## ASSIGNMENT
Rewrite part of the material below as a Markdown table with two columns, Row and Entry, giving each line a row number and skipping blank lines. Begin at the line that contains "123: (481, 859)" and stop after the line that contains "144: (136, 466)".

Point correspondence tracking data
○ ○ ○ ○ ○ ○ ○
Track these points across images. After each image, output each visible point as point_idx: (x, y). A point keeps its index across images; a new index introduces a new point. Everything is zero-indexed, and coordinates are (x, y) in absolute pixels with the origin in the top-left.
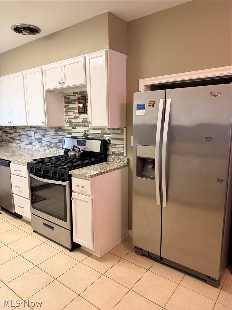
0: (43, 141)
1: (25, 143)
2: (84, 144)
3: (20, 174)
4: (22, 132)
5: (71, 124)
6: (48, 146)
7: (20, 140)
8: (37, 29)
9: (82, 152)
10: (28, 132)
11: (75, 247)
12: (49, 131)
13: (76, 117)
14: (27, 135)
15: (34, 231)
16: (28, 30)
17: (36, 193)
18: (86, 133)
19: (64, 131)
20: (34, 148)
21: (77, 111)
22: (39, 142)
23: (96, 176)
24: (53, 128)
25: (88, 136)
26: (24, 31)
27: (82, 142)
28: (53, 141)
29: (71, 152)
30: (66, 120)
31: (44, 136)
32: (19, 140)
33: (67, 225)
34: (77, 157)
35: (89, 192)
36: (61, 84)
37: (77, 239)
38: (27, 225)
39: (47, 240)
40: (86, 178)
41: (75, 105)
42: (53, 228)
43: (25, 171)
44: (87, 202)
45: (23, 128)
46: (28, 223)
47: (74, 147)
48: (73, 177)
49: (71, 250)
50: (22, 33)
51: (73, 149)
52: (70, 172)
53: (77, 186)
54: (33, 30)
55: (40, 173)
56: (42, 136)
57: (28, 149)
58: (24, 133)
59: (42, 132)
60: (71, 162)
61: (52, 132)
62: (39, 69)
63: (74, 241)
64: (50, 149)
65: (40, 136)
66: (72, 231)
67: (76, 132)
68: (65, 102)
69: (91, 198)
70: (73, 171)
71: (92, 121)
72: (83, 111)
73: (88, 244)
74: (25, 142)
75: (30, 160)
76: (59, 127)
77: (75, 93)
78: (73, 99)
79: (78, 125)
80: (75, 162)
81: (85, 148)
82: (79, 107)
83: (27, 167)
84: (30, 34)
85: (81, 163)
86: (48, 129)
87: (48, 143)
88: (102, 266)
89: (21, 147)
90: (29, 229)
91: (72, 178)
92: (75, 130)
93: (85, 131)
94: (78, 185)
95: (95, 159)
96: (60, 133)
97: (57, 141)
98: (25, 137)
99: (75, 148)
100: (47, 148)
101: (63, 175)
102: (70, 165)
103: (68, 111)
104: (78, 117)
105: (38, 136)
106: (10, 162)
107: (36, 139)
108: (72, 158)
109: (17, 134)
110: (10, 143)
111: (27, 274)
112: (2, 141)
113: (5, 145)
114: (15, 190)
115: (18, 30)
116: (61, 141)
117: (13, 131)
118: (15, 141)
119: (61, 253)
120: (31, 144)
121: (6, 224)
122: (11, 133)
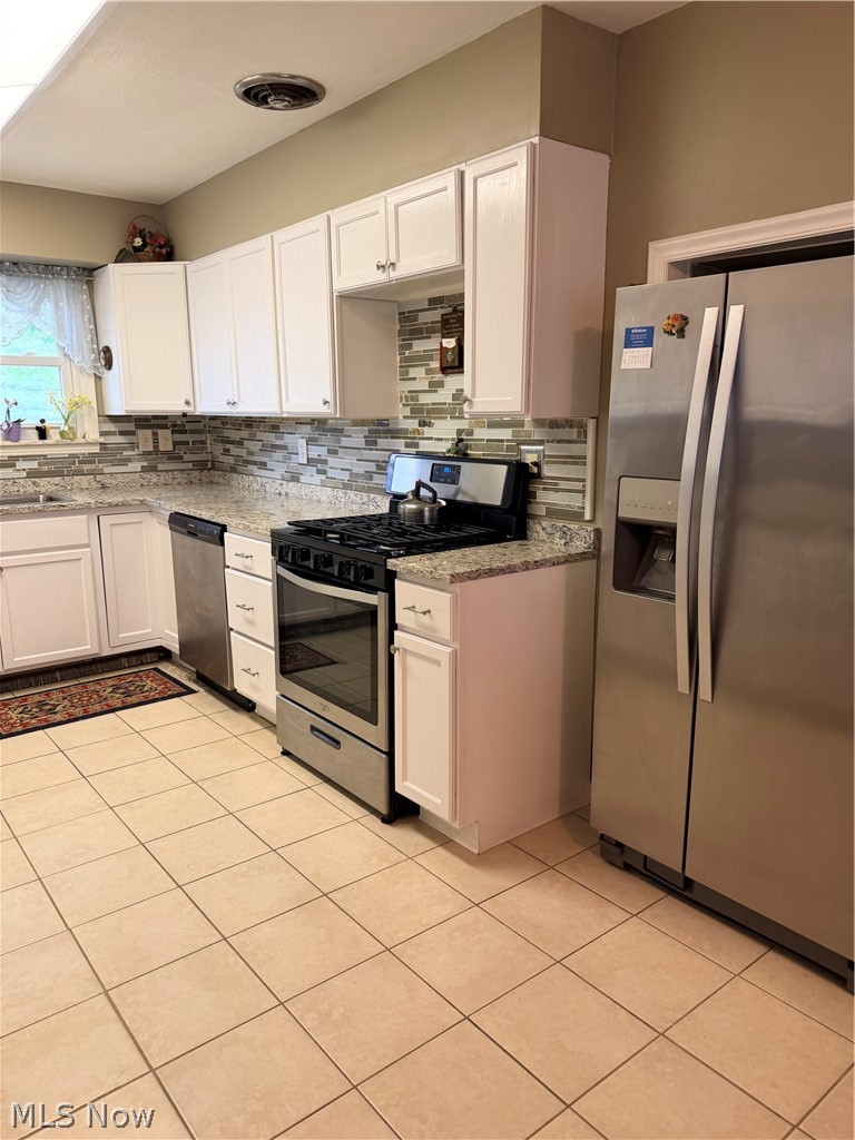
0: (330, 467)
1: (277, 474)
2: (453, 478)
3: (251, 569)
4: (271, 438)
5: (417, 411)
6: (346, 487)
7: (265, 464)
8: (314, 88)
9: (444, 503)
10: (288, 440)
11: (401, 811)
12: (350, 436)
13: (435, 386)
14: (284, 447)
15: (285, 753)
16: (286, 95)
18: (461, 440)
19: (395, 434)
20: (305, 491)
21: (436, 364)
22: (320, 472)
23: (469, 578)
24: (362, 423)
25: (469, 452)
26: (273, 97)
27: (447, 470)
28: (361, 468)
29: (409, 502)
30: (401, 397)
31: (335, 452)
32: (263, 465)
33: (376, 734)
34: (427, 522)
35: (445, 630)
36: (384, 271)
37: (407, 783)
38: (268, 733)
39: (320, 781)
40: (434, 583)
41: (432, 344)
42: (337, 743)
43: (263, 557)
44: (438, 663)
45: (274, 425)
46: (271, 726)
47: (419, 484)
48: (400, 579)
49: (387, 820)
50: (267, 103)
51: (416, 493)
52: (392, 563)
53: (408, 608)
54: (301, 93)
55: (305, 563)
56: (329, 451)
57: (287, 494)
58: (277, 442)
59: (328, 439)
60: (403, 534)
61: (357, 438)
62: (318, 222)
63: (398, 789)
64: (351, 494)
65: (323, 451)
66: (391, 754)
67: (431, 439)
68: (401, 333)
69: (449, 650)
70: (402, 559)
71: (474, 395)
72: (457, 364)
73: (438, 801)
74: (280, 471)
75: (281, 523)
76: (380, 422)
77: (434, 302)
78: (426, 324)
79: (439, 411)
80: (415, 534)
81: (457, 493)
82: (443, 350)
83: (270, 545)
84: (293, 107)
85: (431, 536)
86: (348, 429)
87: (346, 476)
88: (482, 881)
89: (268, 489)
90: (269, 743)
91: (398, 583)
92: (427, 431)
93: (459, 432)
94: (414, 607)
95: (483, 530)
96: (382, 442)
97: (372, 467)
98: (279, 455)
99: (424, 492)
100: (341, 492)
101: (369, 573)
102: (398, 540)
103: (410, 366)
104: (441, 384)
105: (315, 452)
106: (224, 528)
107: (310, 461)
108: (407, 523)
109: (255, 446)
110: (235, 475)
111: (243, 868)
112: (213, 468)
113: (221, 480)
114: (235, 619)
115: (256, 94)
116: (383, 467)
117: (245, 434)
118: (250, 467)
119: (354, 824)
120: (295, 478)
121: (204, 722)
122: (240, 443)
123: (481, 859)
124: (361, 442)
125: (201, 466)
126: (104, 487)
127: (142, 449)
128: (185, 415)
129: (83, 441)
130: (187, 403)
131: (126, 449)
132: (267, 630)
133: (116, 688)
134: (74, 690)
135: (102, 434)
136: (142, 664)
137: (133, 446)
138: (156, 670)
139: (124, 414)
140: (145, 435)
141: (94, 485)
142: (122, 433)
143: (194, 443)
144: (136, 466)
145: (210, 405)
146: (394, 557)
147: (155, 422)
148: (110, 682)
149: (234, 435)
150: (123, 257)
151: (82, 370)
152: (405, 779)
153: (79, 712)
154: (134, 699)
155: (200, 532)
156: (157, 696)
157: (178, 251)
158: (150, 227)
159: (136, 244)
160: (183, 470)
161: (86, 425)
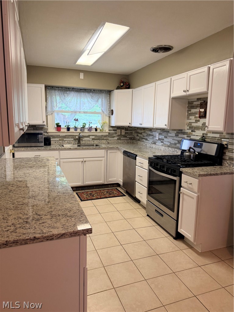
0: (165, 141)
1: (150, 142)
2: (201, 146)
3: (142, 166)
4: (149, 133)
5: (191, 128)
6: (168, 146)
7: (147, 139)
8: (170, 47)
9: (197, 153)
10: (154, 133)
11: (179, 237)
12: (171, 133)
13: (197, 121)
14: (153, 135)
15: (148, 215)
16: (163, 50)
17: (154, 186)
18: (204, 136)
19: (184, 133)
20: (157, 147)
21: (198, 116)
22: (161, 142)
23: (204, 176)
24: (175, 130)
25: (206, 140)
26: (160, 50)
27: (199, 144)
28: (173, 142)
29: (187, 152)
30: (187, 124)
31: (166, 137)
32: (146, 139)
33: (174, 215)
34: (192, 158)
35: (196, 190)
36: (185, 92)
37: (181, 230)
38: (143, 209)
39: (157, 225)
40: (194, 177)
41: (197, 110)
42: (162, 215)
43: (146, 163)
44: (193, 198)
45: (150, 130)
46: (144, 208)
47: (190, 148)
48: (184, 174)
49: (175, 238)
50: (158, 52)
51: (189, 150)
52: (181, 169)
53: (185, 182)
54: (167, 49)
55: (157, 167)
56: (165, 137)
57: (152, 147)
58: (151, 134)
59: (165, 134)
60: (185, 161)
61: (173, 134)
62: (168, 79)
63: (179, 231)
64: (170, 148)
65: (163, 137)
66: (177, 221)
67: (195, 135)
68: (188, 107)
69: (197, 195)
70: (184, 168)
71: (209, 125)
72: (204, 116)
73: (190, 236)
74: (151, 141)
75: (151, 156)
76: (179, 130)
77: (198, 99)
78: (195, 105)
79: (198, 128)
80: (188, 162)
81: (201, 151)
82: (200, 112)
83: (148, 161)
84: (165, 52)
85: (193, 163)
86: (170, 131)
87: (169, 144)
88: (201, 260)
89: (147, 146)
90: (143, 212)
91: (182, 174)
92: (194, 133)
93: (203, 134)
94: (187, 182)
95: (209, 162)
96: (180, 135)
97: (177, 142)
98: (151, 137)
99: (191, 150)
100: (167, 148)
101: (175, 171)
102: (183, 163)
103: (190, 116)
104: (199, 121)
105: (161, 137)
106: (136, 156)
107: (159, 139)
108: (186, 158)
109: (145, 134)
110: (139, 142)
111: (137, 243)
112: (134, 139)
113: (135, 143)
114: (137, 179)
115: (155, 50)
116: (180, 142)
117: (143, 131)
118: (143, 140)
119: (166, 238)
120: (155, 143)
121: (128, 204)
122: (141, 133)
123: (202, 254)
124: (174, 135)
125: (131, 139)
126: (108, 143)
127: (118, 134)
128: (129, 126)
129: (105, 132)
130: (130, 124)
131: (114, 134)
132: (145, 182)
133: (107, 192)
134: (98, 191)
135: (109, 130)
136: (113, 187)
137: (116, 133)
138: (117, 189)
139: (115, 126)
140: (119, 131)
141: (106, 142)
142: (114, 130)
143: (130, 133)
144: (116, 138)
145: (135, 124)
147: (121, 128)
148: (106, 191)
149: (140, 131)
150: (119, 88)
151: (106, 115)
152: (181, 228)
153: (99, 197)
154: (111, 196)
155: (130, 156)
156: (117, 196)
157: (131, 86)
158: (125, 81)
159: (121, 85)
160: (126, 140)
161: (106, 128)
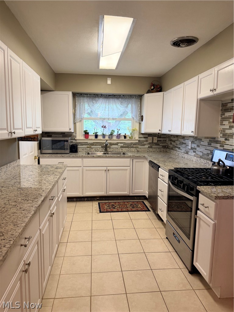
0: (197, 151)
1: (183, 151)
2: (233, 159)
3: (164, 180)
4: (182, 141)
5: (224, 135)
6: (201, 157)
9: (228, 168)
10: (186, 141)
12: (203, 142)
13: (231, 127)
14: (185, 144)
15: (167, 238)
19: (217, 142)
20: (189, 157)
21: (232, 120)
22: (194, 152)
23: (223, 199)
24: (208, 138)
27: (231, 156)
28: (206, 152)
30: (220, 130)
31: (199, 146)
32: (179, 148)
34: (220, 173)
35: (212, 215)
36: (213, 92)
37: (197, 263)
41: (231, 113)
44: (209, 226)
45: (183, 137)
47: (220, 160)
49: (190, 273)
50: (180, 46)
51: (218, 163)
53: (202, 204)
54: (190, 41)
55: (175, 181)
56: (197, 146)
57: (184, 157)
58: (184, 142)
59: (197, 142)
61: (206, 143)
62: (196, 78)
63: (194, 264)
64: (202, 160)
65: (195, 146)
66: (193, 251)
67: (228, 145)
68: (222, 110)
69: (213, 222)
73: (205, 274)
76: (213, 138)
77: (233, 100)
78: (230, 107)
81: (233, 164)
84: (188, 46)
86: (203, 140)
87: (201, 154)
89: (180, 155)
91: (200, 194)
92: (227, 142)
94: (204, 204)
96: (213, 144)
97: (209, 152)
98: (184, 145)
99: (221, 163)
100: (199, 159)
103: (224, 121)
104: (233, 127)
105: (193, 146)
106: (159, 167)
107: (192, 148)
109: (178, 143)
110: (172, 150)
111: (141, 272)
112: (167, 148)
113: (169, 151)
114: (159, 193)
115: (177, 44)
116: (212, 154)
117: (176, 139)
118: (176, 148)
119: (179, 270)
120: (187, 153)
121: (149, 221)
122: (174, 141)
124: (206, 144)
125: (164, 147)
126: (138, 151)
127: (149, 142)
128: (159, 133)
129: (134, 139)
130: (160, 130)
131: (145, 142)
133: (131, 205)
135: (139, 138)
136: (140, 199)
137: (147, 141)
138: (143, 202)
139: (144, 133)
140: (150, 139)
141: (136, 151)
142: (144, 138)
143: (163, 141)
144: (147, 146)
145: (165, 131)
146: (200, 186)
147: (153, 135)
148: (131, 203)
149: (174, 139)
150: (149, 92)
151: (136, 121)
152: (196, 261)
154: (134, 209)
155: (155, 166)
156: (140, 210)
157: (163, 89)
158: (156, 83)
159: (152, 88)
160: (159, 148)
161: (136, 135)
○ ○ ○ ○ ○ ○ ○
## RESULT FOR THIS EXERCISE
| Row | Entry |
|---|---|
| 1 | 123: (481, 859) |
| 2 | 124: (361, 442) |
| 3 | 125: (201, 466) |
| 4 | 126: (104, 487) |
| 5 | 127: (142, 449) |
| 6 | 128: (185, 415) |
| 7 | 129: (83, 441) |
| 8 | 130: (187, 403) |
| 9 | 131: (126, 449) |
| 10 | 132: (267, 630) |
| 11 | 133: (116, 688) |
| 12 | 134: (74, 690) |
| 13 | 135: (102, 434) |
| 14 | 136: (142, 664) |
| 15 | 137: (133, 446) |
| 16 | 138: (156, 670) |
| 17 | 139: (124, 414) |
| 18 | 140: (145, 435) |
| 19 | 141: (94, 485) |
| 20 | 142: (122, 433) |
| 21 | 143: (194, 443) |
| 22 | 144: (136, 466) |